→ **Try it**: Repeat all the records exactly, omitting pictures.

┄┄┄┄┄┄

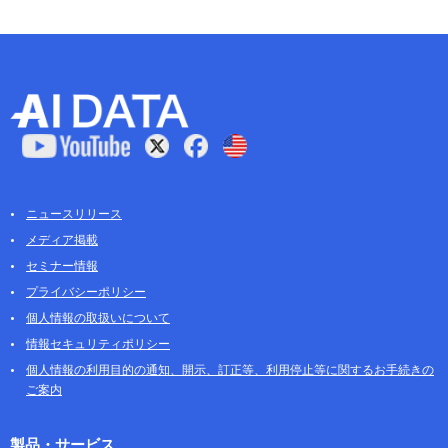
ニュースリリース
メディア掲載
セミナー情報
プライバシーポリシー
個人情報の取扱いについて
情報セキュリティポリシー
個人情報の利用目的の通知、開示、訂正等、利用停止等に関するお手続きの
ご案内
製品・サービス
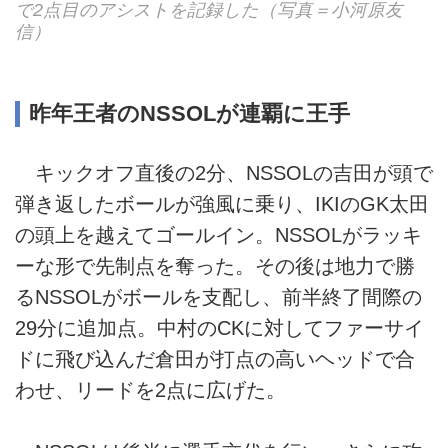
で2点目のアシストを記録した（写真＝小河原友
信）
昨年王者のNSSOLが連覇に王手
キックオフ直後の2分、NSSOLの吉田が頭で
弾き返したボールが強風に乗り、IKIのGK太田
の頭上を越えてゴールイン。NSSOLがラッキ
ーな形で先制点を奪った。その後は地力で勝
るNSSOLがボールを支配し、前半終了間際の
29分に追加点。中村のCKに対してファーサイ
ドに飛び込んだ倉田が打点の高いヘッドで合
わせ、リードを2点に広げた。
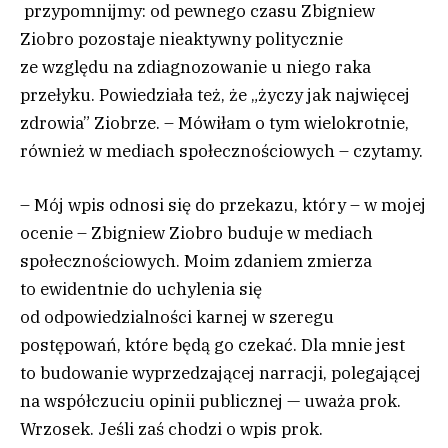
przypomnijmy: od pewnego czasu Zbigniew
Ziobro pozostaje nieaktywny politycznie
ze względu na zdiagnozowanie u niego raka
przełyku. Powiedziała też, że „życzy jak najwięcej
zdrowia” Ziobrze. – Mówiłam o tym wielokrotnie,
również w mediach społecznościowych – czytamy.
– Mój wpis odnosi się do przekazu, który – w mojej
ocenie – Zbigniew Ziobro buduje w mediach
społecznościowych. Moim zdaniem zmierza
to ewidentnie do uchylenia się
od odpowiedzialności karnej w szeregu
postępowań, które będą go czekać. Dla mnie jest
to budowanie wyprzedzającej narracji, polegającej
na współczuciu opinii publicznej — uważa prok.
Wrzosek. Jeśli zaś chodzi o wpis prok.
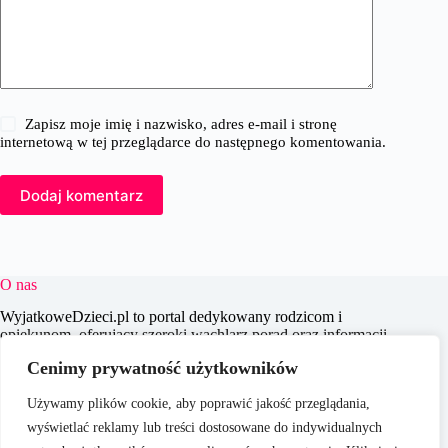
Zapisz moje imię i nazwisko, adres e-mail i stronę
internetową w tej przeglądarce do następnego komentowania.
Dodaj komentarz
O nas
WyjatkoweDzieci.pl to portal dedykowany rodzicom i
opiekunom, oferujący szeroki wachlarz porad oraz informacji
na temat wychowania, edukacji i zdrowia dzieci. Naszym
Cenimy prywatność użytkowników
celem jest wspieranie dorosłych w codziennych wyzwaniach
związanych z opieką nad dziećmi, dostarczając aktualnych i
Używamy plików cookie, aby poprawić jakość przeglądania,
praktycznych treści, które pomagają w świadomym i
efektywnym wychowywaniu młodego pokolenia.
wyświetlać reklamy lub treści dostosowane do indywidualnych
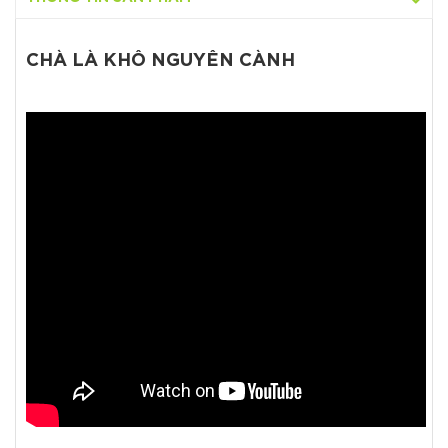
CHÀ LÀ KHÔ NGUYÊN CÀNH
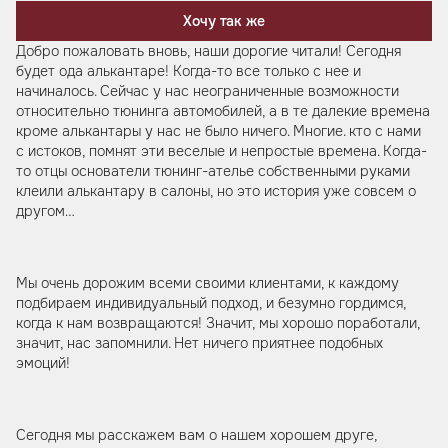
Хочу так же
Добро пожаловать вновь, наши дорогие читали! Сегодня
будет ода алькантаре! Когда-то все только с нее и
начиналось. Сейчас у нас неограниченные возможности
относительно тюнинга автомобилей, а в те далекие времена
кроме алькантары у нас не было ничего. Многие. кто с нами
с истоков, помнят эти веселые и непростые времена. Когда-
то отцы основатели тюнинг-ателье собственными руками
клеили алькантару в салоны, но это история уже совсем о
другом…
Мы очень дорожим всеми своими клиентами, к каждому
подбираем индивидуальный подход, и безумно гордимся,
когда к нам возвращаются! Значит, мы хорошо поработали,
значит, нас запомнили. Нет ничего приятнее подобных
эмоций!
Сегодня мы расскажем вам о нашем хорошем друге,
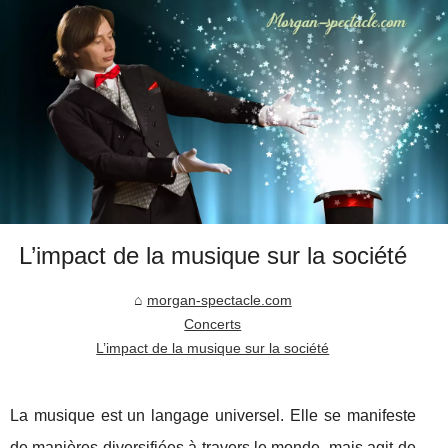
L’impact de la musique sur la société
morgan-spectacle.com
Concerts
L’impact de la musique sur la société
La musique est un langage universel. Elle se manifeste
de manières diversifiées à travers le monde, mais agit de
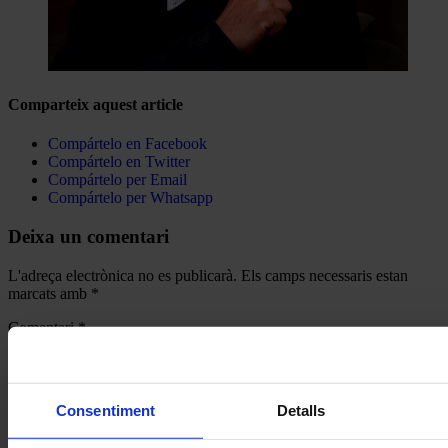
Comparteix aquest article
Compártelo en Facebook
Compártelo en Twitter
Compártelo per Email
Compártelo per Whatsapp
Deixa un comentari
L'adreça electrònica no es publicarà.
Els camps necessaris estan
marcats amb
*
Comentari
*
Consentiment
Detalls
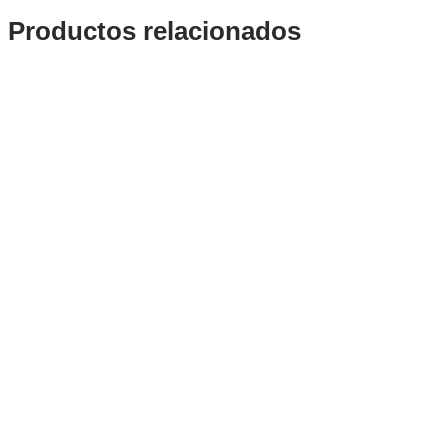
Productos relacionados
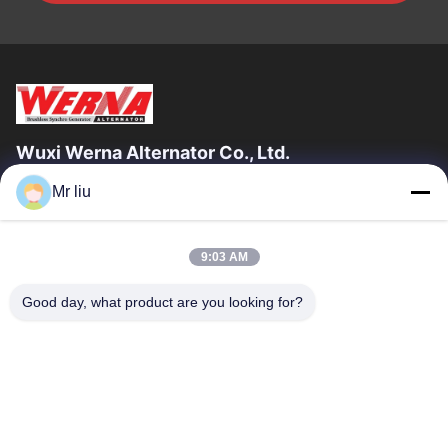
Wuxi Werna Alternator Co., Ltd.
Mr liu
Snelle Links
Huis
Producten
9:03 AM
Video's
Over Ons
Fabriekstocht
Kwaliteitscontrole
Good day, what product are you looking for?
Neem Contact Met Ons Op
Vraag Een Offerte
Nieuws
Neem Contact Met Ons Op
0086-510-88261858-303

┄┄┄┄┄┄

→ **Solved problem**:
ニュースリリース
メディア掲載
セミナー情報
プライバシーポリシー
個人情報の取扱いについて
情報セキュリティポリシー
個人情報の利用目的の通知、開示、訂正等、利用停止等に関するお手続きの
ご案内
製品・サービス
で2点目のアシストを記録した（写真＝小河原友
信）
昨年王者のNSSOLが連覇に王手
キックオフ直後の2分、NSSOLの吉田が頭で
弾き返したボールが強風に乗り、IKIのGK太田
の頭上を越えてゴールイン。NSSOLがラッキ
ーな形で先制点を奪った。その後は地力で勝
るNSSOLがボールを支配し、前半終了間際の
29分に追加点。中村のCKに対してファーサイ
ドに飛び込んだ倉田が打点の高いヘッドで合
わせ、リードを2点に広げた。
przypomnijmy: od pewnego czasu Zbigniew
Ziobro pozostaje nieaktywny politycznie
ze względu na zdiagnozowanie u niego raka
przełyku. Powiedziała też, że „życzy jak najwięcej
zdrowia” Ziobrze. – Mówiłam o tym wielokrotnie,
również w mediach społecznościowych – czytamy.
– Mój wpis odnosi się do przekazu, który – w mojej
ocenie – Zbigniew Ziobro buduje w mediach
społecznościowych. Moim zdaniem zmierza
to ewidentnie do uchylenia się
od odpowiedzialności karnej w szeregu
postępowań, które będą go czekać. Dla mnie jest
to budowanie wyprzedzającej narracji, polegającej
na współczuciu opinii publicznej — uważa prok.
Wrzosek. Jeśli zaś chodzi o wpis prok.
Zapisz moje imię i nazwisko, adres e-mail i stronę
internetową w tej przeglądarce do następnego komentowania.
Dodaj komentarz
O nas
WyjatkoweDzieci.pl to portal dedykowany rodzicom i
opiekunom, oferujący szeroki wachlarz porad oraz informacji
na temat wychowania, edukacji i zdrowia dzieci. Naszym
Cenimy prywatność użytkowników
celem jest wspieranie dorosłych w codziennych wyzwaniach
związanych z opieką nad dziećmi, dostarczając aktualnych i
Używamy plików cookie, aby poprawić jakość przeglądania,
praktycznych treści, które pomagają w świadomym i
efektywnym wychowywaniu młodego pokolenia.
wyświetlać reklamy lub treści dostosowane do indywidualnych
CHÀ LÀ KHÔ NGUYÊN CÀNH
Хочу так же
Добро пожаловать вновь, наши дорогие читали! Сегодня
будет ода алькантаре! Когда-то все только с нее и
начиналось. Сейчас у нас неограниченные возможности
относительно тюнинга автомобилей, а в те далекие времена
кроме алькантары у нас не было ничего. Многие. кто с нами
с истоков, помнят эти веселые и непростые времена. Когда-
то отцы основатели тюнинг-ателье собственными руками
клеили алькантару в салоны, но это история уже совсем о
другом…
Мы очень дорожим всеми своими клиентами, к каждому
подбираем индивидуальный подход, и безумно гордимся,
когда к нам возвращаются! Значит, мы хорошо поработали,
значит, нас запомнили. Нет ничего приятнее подобных
эмоций!
Сегодня мы расскажем вам о нашем хорошем друге,
L’impact de la musique sur la société
morgan-spectacle.com
Concerts
L’impact de la musique sur la société
La musique est un langage universel. Elle se manifeste
de manières diversifiées à travers le monde, mais agit de
Comparteix aquest article
Compártelo en Facebook
Compártelo en Twitter
Compártelo per Email
Compártelo per Whatsapp
Deixa un comentari
L'adreça electrònica no es publicarà.
Els camps necessaris estan
marcats amb
*
Comentari
*
Consentiment
Detalls
Productos relacionados
Wuxi Werna Alternator Co., Ltd.
Mr liu
Snelle Links
Huis
Producten
9:03 AM
Video's
Over Ons
Fabriekstocht
Kwaliteitscontrole
Good day, what product are you looking for?
Neem Contact Met Ons Op
Vraag Een Offerte
Nieuws
Neem Contact Met Ons Op
0086-510-88261858-303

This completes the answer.